Open oscardssmith opened 2 weeks ago
Thanks! Yeah, that's a good item for the to-do list :)
Unfortunately it's probably not going to happen any time soon, as it's not easy to pair up the data from Arm's PDFs (e.g. https://developer.arm.com/documentation/109842/latest/), and I don't think Apple's SME/SSVE implementation currently has published timing info, so that would be a much bigger project.

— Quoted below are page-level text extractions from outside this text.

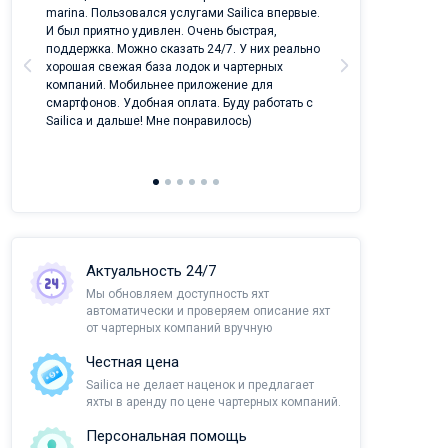
marina. Пользовался услугами Sailica впервые.
И был приятно удивлен. Очень быстрая,
поддержка. Можно сказать 24/7. У них реально
хорошая свежая база лодок и чартерных
компаний. Мобильнее приложение для
смартфонов. Удобная оплата. Буду работать с
Sailica и дальше! Мне понравилось)
Актуальность 24/7
Мы обновляем доступность яхт
автоматически и проверяем описание яхт
от чартерных компаний вручную
Честная цена
Sailica не делает наценок и предлагает
яхты в аренду по цене чартерных компаний.
Персональная помощь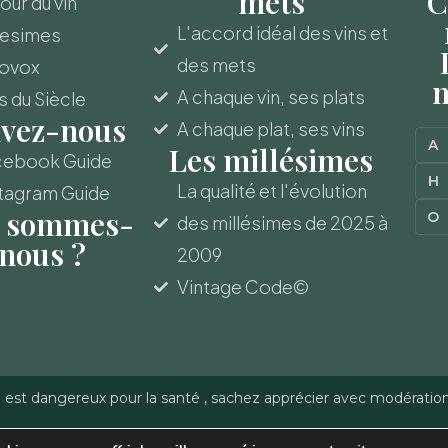
mets
C
ur du vin
L'accord idéal des vins et
lesimes
des mets
novox
m
A chaque vin, ses plats
s du Siècle
ivez-nous
A chaque plat, ses vins
A
Les millésimes
cebook Guide
H
La qualité et l'évolution
tagram Guide
 sommes-
O
des millésimes de 2025 à
nous ?
2009
Vintage Code©
l est dangereux pour la santé , sachez apprécier avec modératio
-Gerber - Reproduction
Politique de confidentialité
–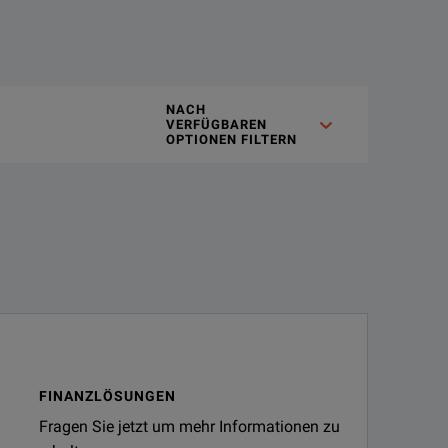
s and integrators. This amplifierprovides power where you need
NACH
VERFÜGBAREN
OPTIONEN FILTERN
FINANZLÖSUNGEN
Fragen Sie jetzt um mehr Informationen zu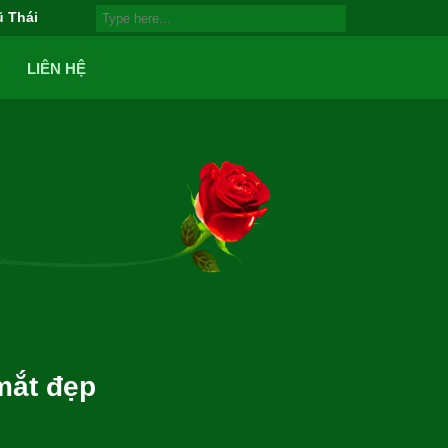
ũ Thái
LIÊN HỆ
mắt đẹp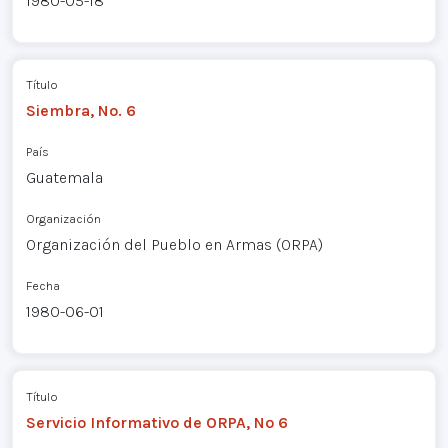
1980-05-18
Título
Siembra, No. 6
País
Guatemala
Organización
Organización del Pueblo en Armas (ORPA)
Fecha
1980-06-01
Título
Servicio Informativo de ORPA, Nº 6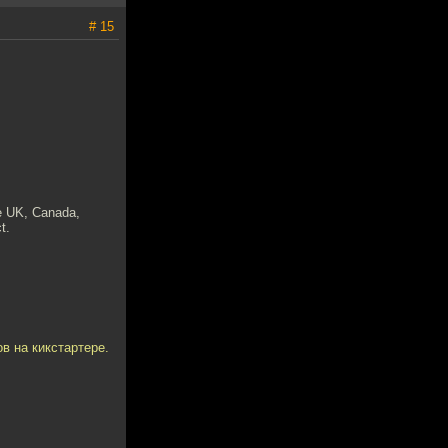
# 15
he UK, Canada,
t.
в на кикстартере.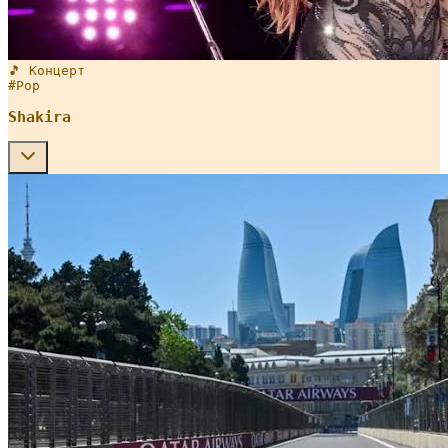
🎵 Концерт
#
Pop
Shakira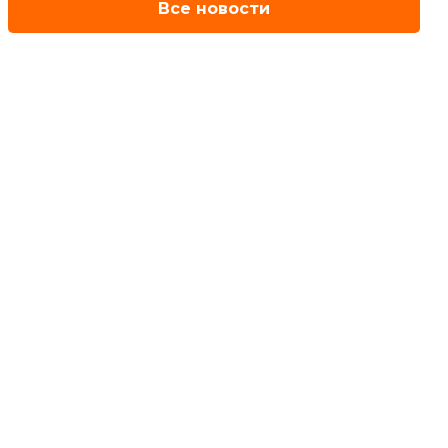
Все новости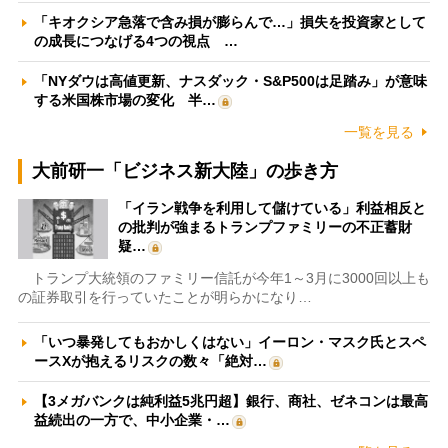
「キオクシア急落で含み損が膨らんで…」損失を投資家として
の成長につなげる4つの視点 …
「NYダウは高値更新、ナスダック・S&P500は足踏み」が意味
する米国株市場の変化 半…
一覧を見る
大前研一「ビジネス新大陸」の歩き方
「イラン戦争を利用して儲けている」利益相反と
の批判が強まるトランプファミリーの不正蓄財
疑…
トランプ大統領のファミリー信託が今年1～3月に3000回以上も
の証券取引を行っていたことが明らかになり…
「いつ暴発してもおかしくはない」イーロン・マスク氏とスペ
ースXが抱えるリスクの数々「絶対…
【3メガバンクは純利益5兆円超】銀行、商社、ゼネコンは最高
益続出の一方で、中小企業・…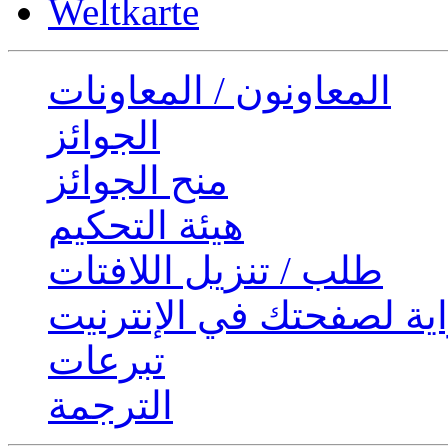
Weltkarte
المعاونون / المعاونات
الجوائز
منح الجوائز
هيئة التحكيم
طلب / تنزيل اللافتات
ية لصفحتك في الإنترنيت
تبرعات
الترجمة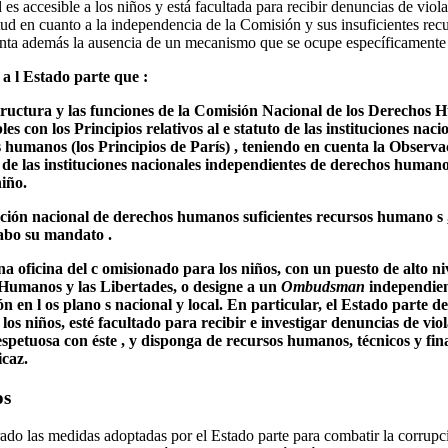
d es accesible a los niños y está facultada para recibir denuncias de vio
ud en cuanto a la independencia de la Comisión y sus insuficientes rec
nta además la ausencia de un mecanismo que se ocupe específicamente 
a l Estado parte que :
structura y las funciones de la Comisión Nacional de los Derechos 
s con los Principios relativos al e statuto de las instituciones nac
 humanos (los Principios de París) , teniendo en cuenta la Observa
l de las instituciones nacionales independientes de derechos human
niño.
ución nacional de derechos humanos suficientes recursos humano s ,
abo su mandato .
na oficina del c omisionado para los niños, con un puesto de alto n
Humanos y las Libertades, o designe a un
Ombudsman
independien
n en l os plano s nacional y local. En particular, el Estado parte d
los niños, esté facultado para recibir e investigar denuncias de vio
petuosa con éste , y disponga de recursos humanos, técnicos y fina
icaz.
os
do las medidas adoptadas por el Estado parte para combatir la corrupció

I'm also concerned that publishing partial or incomplete information might be misleading; if someone sees a list of timings, they might assume CPUs not on that list don't support the instruction, especially if the CPU appears on other lists. So, yeah, it's not a perfect fit for this format, but I would like to include something basic like you see in the Intel® Intrinsics Guide: https://www.intel.com/content/www/us/en/docs/intrinsics-guide/index.html
Also, SVE still feels very uncommon to me, so feel free to let me know what you're using, or what you consider common architectures.
This site is awesome (especially compared to Arm's official stuff which is impossible). Would it be possible to add frequency and throughput for instructions for some of the common architectures (like uops.info does)? Knowing which instructions are generally slow vs fast can be very helpful for compiler devs and such who want to figure out which instructions are good vs bad to generate.